While the services of correctional services have long been
inadequate and insufficient for public and employee safety, there has been a
weak attempt to recruit and select qualified personnel of integrity and honor
needed to fill such positions. In the meantime, the agency has replaced and
purged qualified and good men and women with strong integrity & values from
administrative ranks and replaced them with individuals who share the desire of
the power brokers to devastate the agency into ruins and allow privatization to
pick up the tab for public safety of our prisons.
Since 2009, we have endured the increasing influence of new
politically correct guidelines but was ultimately given one that was simply too
offensive to the men and women in key administrative and mid-level supervisory
positions, creating a mass exodus of qualified people through early retirements
or resignations.
In the meantime, we are under assault of more PC directives
that are insufficient to protect the lives of staff and inmates and directly
impacts good public safety. We should all take notice. The director took a
sworn oath of office to uphold the state constitution and the US Constitution.
This oath has been denigrated and indicates that the governor needs to
re-evaluate his positon on public prisons and remove the current director from
office.
A purge of experience is never good. If it continues, what
will the agency be like in a few more years?
Whenever this matter comes up, the union and every officer,
are told not to talk to the media or press about the staff shortage situation
as well as the deterioration of the agency from within as infra-structures are
seriously suffering major damages and no repairs are in sight for such
recoveries. They are purging everyone and if you want to keep your job just
keep your mouth shut. Now this trend appears to be accelerating.
Since Charles Ryan took office, former Governor Brewer and
present governor Ducey have given him free rein in destroying the agency for
the betterment of privatization. The more the public prisons failed, the better
the private industry looks from their view. Things have gotten so bad during
this purge that people are starting to speak out about the atrocities and
mismanagements when silence was kept intact before.
Today there is a deliberate attempt to reshape our prison
systems and the change or reform will be justified through administrative or
management failures. Every day, they are removing those who don’t follow or
adhere to the new policies written to appease failure. This administration
protects their own with stalled requests for public document information and
investigations.
In an election
climate that reeks of economic chaos, we may be overlooking a greater threat to
our future. Diversity has been replaced by division of the rank and file.
Employees wounded or injured in workplace violence or attacks are being denied
reasonable accommodations to heal and return to full duty in an effort to
identify as the workplace violence as an acceptable condition of employment.
This includes blunt trauma, sharpened instruments or prison made knives, rapes,
physical and sexual assaults and many more.
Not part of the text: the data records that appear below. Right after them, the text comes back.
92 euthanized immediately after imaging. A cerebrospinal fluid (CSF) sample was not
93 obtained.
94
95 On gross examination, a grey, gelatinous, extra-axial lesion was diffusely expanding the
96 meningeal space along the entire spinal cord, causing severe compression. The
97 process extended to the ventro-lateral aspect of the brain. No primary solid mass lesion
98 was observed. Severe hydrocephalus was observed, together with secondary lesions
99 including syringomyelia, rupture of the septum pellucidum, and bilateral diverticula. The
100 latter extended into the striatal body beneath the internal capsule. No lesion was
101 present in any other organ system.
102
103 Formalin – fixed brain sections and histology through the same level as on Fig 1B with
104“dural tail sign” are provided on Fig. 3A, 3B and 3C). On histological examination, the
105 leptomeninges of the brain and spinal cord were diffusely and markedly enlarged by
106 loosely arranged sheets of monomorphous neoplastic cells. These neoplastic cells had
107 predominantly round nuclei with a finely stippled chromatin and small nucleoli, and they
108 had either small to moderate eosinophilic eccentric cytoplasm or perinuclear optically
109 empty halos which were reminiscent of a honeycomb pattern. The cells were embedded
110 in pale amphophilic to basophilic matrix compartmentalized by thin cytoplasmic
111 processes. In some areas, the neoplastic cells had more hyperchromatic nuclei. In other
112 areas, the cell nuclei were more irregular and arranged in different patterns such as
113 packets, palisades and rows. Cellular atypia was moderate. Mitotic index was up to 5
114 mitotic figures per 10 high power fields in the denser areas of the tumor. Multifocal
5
Under the leadership of Charles Ryan, the agency has
suffered as never before. He instituted an insane policy which has caused an
unprecedented number of staff and inmate suicides and PTSD rates among our
state employees and depression and anxiety in their families. The public is
unwise and heeds no attention to the failures related to the Parsons vs. Ryan
healthcare lawsuit but the families of these victims have reached out to many legislators,
attorneys, or some news reporters, to have someone help their sons and
daughters inside prisons.
The officers are being grossly neglected. They haven’t
received a raise since 2007 and more cuts are coming, and the administration
actually admits losing more than 500 officers in the past years and re-arranges
staffing patterns to pat the numbers on paper but leaving officers dangerously
low or short on shifts. This loss is blamed on legislative cuts but in all
reality, the culture of the agency drives people away and hampers legitimate
recruitment attempts to hire new employees.
Just as frightening is the lack of experience or expertise
in the agency. Leadership is lacking and poor decisions are made by those on
the front lines responding to critical incidents that result in life and death
situations.
Through their silence on the matter, a majority of the media
are complicit in the cover-ups of events happening inside our prisons. Add
those legislators who turn a blind eye to the matter and we should think, that
should be enough – and refusing to at least give it a shot to investigate this
deficiency in our state prison system is scandalous.